Bats can consume up to 500 insects an hour, including mosquitoes (although I've read that mosquitoes make up only about 10% of their diet). The health hazard to humans is small, since very few bats actually carry rabies. Only ten people in thirty years have gotten rabies from a bat bite. The main hazard comes from bats roosting inside the house, which can be a source of histoplasmosis. However, in the wild, bat populations are declining, and natural roosting areas are being destroyed.
Plants that should be in a bat garden include:
Salvia - This has spikes of blooms in red, purple, salmon, lilac, white, blue, and pink, so take your pick.
Silene - This plant has 3" clusters of deep rose flowers
Phlox - Star-shaped flowers and needle-like leaves.
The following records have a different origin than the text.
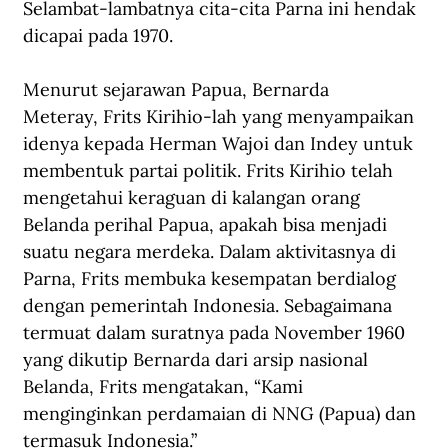
Selambat-lambatnya cita-cita Parna ini hendak 
dicapai pada 1970.
Menurut sejarawan Papua, Bernarda 
Meteray, Frits Kirihio-lah yang menyampaikan 
idenya kepada Herman Wajoi dan Indey untuk 
membentuk partai politik. Frits Kirihio telah 
mengetahui keraguan di kalangan orang 
Belanda perihal Papua, apakah bisa menjadi 
suatu negara merdeka. Dalam aktivitasnya di 
Parna, Frits membuka kesempatan berdialog 
dengan pemerintah Indonesia. Sebagaimana 
termuat dalam suratnya pada November 1960 
yang dikutip Bernarda dari arsip nasional 
Belanda, Frits mengatakan, “Kami 
menginginkan perdamaian di NNG (Papua) dan 
termasuk Indonesia.”   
The flowers can be blue, crimson, pink, white, and red.
Stock - This also has sturdy spikes of full, fragrant flowers which come in pink, white, and lavender, and there's also the Evening Stock from the night garden.
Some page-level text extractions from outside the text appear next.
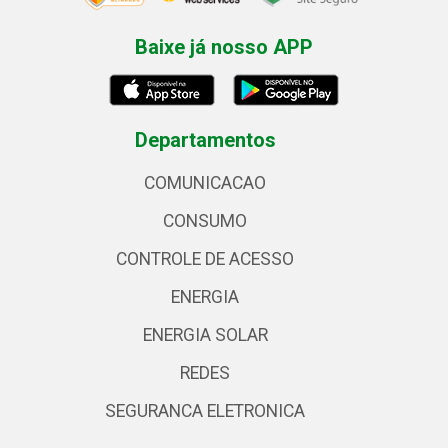
Baixe já nosso APP
Departamentos
COMUNICACAO
CONSUMO
CONTROLE DE ACESSO
ENERGIA
ENERGIA SOLAR
REDES
SEGURANCA ELETRONICA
Cornflower - Also known as Bachelor's Buttons, these are fragrant, many-petaled, old-fashioned flowers in pink, blue, white and maroon.
Spearmint - A fragrant herb, which also has small white blooms.
Flowers that all bloom in the evening are Four o' Clocks, Moonflower, and Nicotania.
Don't be discouraged if you don't attract bats right away....sometimes it takes quite a bit of time before a bat population will establish itself in an area, but once they do, they usually return. (The chances of a bat house being occupied are increased if the house is hung by early April, and if there are already bats roosting nearby.)
There are 950 species of bats. Two-thirds of these species are insect-eaters, with most of the remaining third eating fruit, nectar, and pollen. A very few species eat fish, or birds, small mammals, and reptiles, and three species feed on blood.
The largest bat, Pteropus vampyrus, has an average weight of 3 1/2 oz., and a wingspan of over 5 feet! The smallest bat, Craseonycteris thonglongyae, weighs less than a tenth of an oz., and has a wingspan of six inches.
A bat can consume up to one-half its weight in insects in one night, and might fly as far as 50 miles to get full.